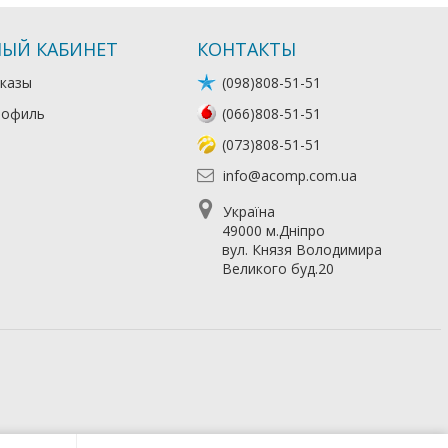
ЫЙ КАБИНЕТ
КОНТАКТЫ
казы
(098)808-51-51
рофиль
(066)808-51-51
(073)808-51-51
info@acomp.com.ua
Україна
49000 м.Дніпро
вул. Князя Володимира
Великого буд.20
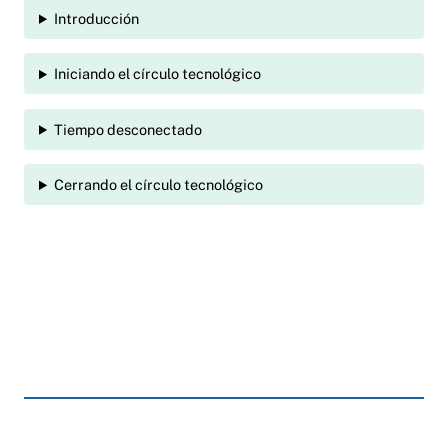
Introducción
Iniciando el círculo tecnológico
Tiempo desconectado
Cerrando el círculo tecnológico
Anchor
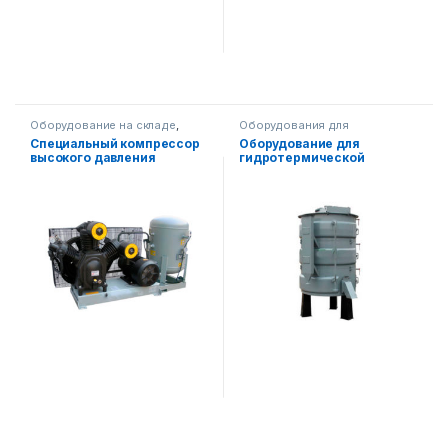
Оборудование на складе
,
Оборудования для
Оборудования для
производства масла
Специальный компрессор
Оборудование для
производства масла
высокого давления
гидротермической
обработки ядра семян (3
секции)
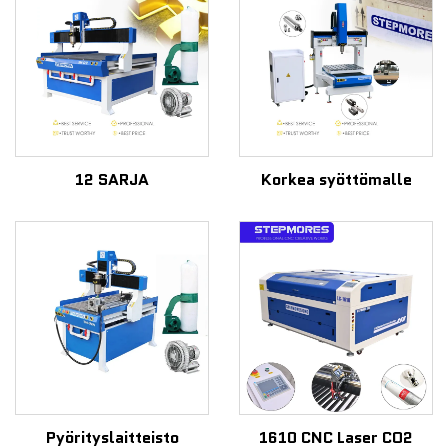
12 SARJA
Korkea syöttömalle
Pyörityslaitteisto
1610 CNC Laser CO2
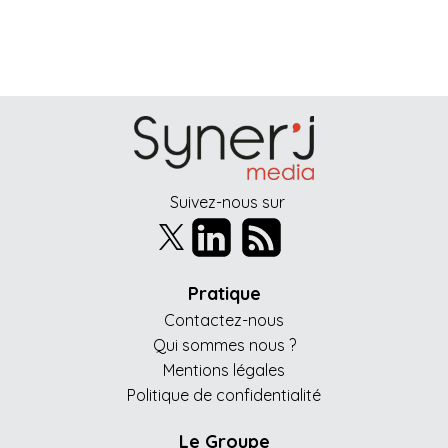
Suivez-nous sur
Pratique
Contactez-nous
Qui sommes nous ?
Mentions légales
Politique de confidentialité
Le Groupe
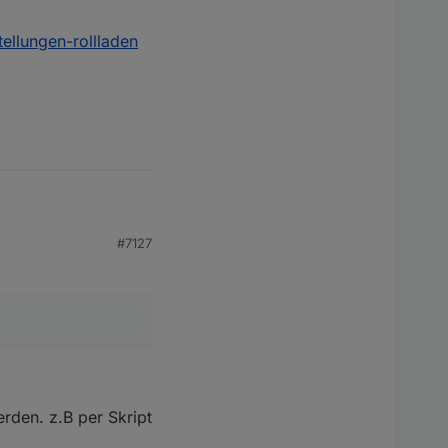
tellungen-rollladen
#7127
, nur die Rollos sind
erden. z.B per Skript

——

• DIRECTIONS
Compute the number of lines above that contain the string "tecnológico". Reply with that value only.

• TASK RESPONSE
2